◆ **Aim of the task**:
Set out every line of the entries below as a Markdown table with the columns Row and Line, numbering each row and omitting blank lines.

Chart interpretation exercises:
* * *
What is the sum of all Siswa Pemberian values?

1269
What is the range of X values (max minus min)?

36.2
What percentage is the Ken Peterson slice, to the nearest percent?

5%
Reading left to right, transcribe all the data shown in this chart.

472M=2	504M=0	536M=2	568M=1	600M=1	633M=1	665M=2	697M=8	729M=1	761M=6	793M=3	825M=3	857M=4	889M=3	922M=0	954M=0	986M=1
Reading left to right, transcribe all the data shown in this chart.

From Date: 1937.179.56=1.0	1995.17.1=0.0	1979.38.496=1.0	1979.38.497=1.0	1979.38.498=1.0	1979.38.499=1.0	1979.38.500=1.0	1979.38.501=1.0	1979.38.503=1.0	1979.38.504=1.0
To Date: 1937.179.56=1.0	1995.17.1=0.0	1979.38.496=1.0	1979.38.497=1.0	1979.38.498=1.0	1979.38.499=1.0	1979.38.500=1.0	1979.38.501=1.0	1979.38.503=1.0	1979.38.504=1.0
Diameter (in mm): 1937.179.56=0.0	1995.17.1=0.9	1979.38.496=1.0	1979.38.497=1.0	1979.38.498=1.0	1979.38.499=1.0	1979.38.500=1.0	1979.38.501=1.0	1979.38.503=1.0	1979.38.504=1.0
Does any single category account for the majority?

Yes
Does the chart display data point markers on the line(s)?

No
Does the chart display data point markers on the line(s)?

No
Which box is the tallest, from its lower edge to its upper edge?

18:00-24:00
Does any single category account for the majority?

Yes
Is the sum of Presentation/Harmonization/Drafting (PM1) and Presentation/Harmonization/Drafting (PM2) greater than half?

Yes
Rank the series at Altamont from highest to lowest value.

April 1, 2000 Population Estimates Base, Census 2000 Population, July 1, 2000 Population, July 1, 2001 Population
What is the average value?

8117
* * *
◆ **Answer below**:
| Row | Line |
|---|---|
| 1 | What is the sum of all Siswa Pemberian values? |
| 2 | 1269 |
| 3 | What is the range of X values (max minus min)? |
| 4 | 36.2 |
| 5 | What percentage is the Ken Peterson slice, to the nearest percent? |
| 6 | 5% |
| 7 | Reading left to right, transcribe all the data shown in this chart. |
| 8 | 472M=2	504M=0	536M=2	568M=1	600M=1	633M=1	665M=2	697M=8	729M=1	761M=6	793M=3	825M=3	857M=4	889M=3	922M=0	954M=0	986M=1 |
| 9 | Reading left to right, transcribe all the data shown in this chart. |
| 10 | From Date: 1937.179.56=1.0	1995.17.1=0.0	1979.38.496=1.0	1979.38.497=1.0	1979.38.498=1.0	1979.38.499=1.0	1979.38.500=1.0	1979.38.501=1.0	1979.38.503=1.0	1979.38.504=1.0 |
| 11 | To Date: 1937.179.56=1.0	1995.17.1=0.0	1979.38.496=1.0	1979.38.497=1.0	1979.38.498=1.0	1979.38.499=1.0	1979.38.500=1.0	1979.38.501=1.0	1979.38.503=1.0	1979.38.504=1.0 |
| 12 | Diameter (in mm): 1937.179.56=0.0	1995.17.1=0.9	1979.38.496=1.0	1979.38.497=1.0	1979.38.498=1.0	1979.38.499=1.0	1979.38.500=1.0	1979.38.501=1.0	1979.38.503=1.0	1979.38.504=1.0 |
| 13 | Does any single category account for the majority? |
| 14 | Yes |
| 15 | Does the chart display data point markers on the line(s)? |
| 16 | No |
| 17 | Does the chart display data point markers on the line(s)? |
| 18 | No |
| 19 | Which box is the tallest, from its lower edge to its upper edge? |
| 20 | 18:00-24:00 |
| 21 | Does any single category account for the majority? |
| 22 | Yes |
| 23 | Is the sum of Presentation/Harmonization/Drafting (PM1) and Presentation/Harmonization/Drafting (PM2) greater than half? |
| 24 | Yes |
| 25 | Rank the series at Altamont from highest to lowest value. |
| 26 | April 1, 2000 Population Estimates Base, Census 2000 Population, July 1, 2000 Population, July 1, 2001 Population |
| 27 | What is the average value? |
| 28 | 8117 |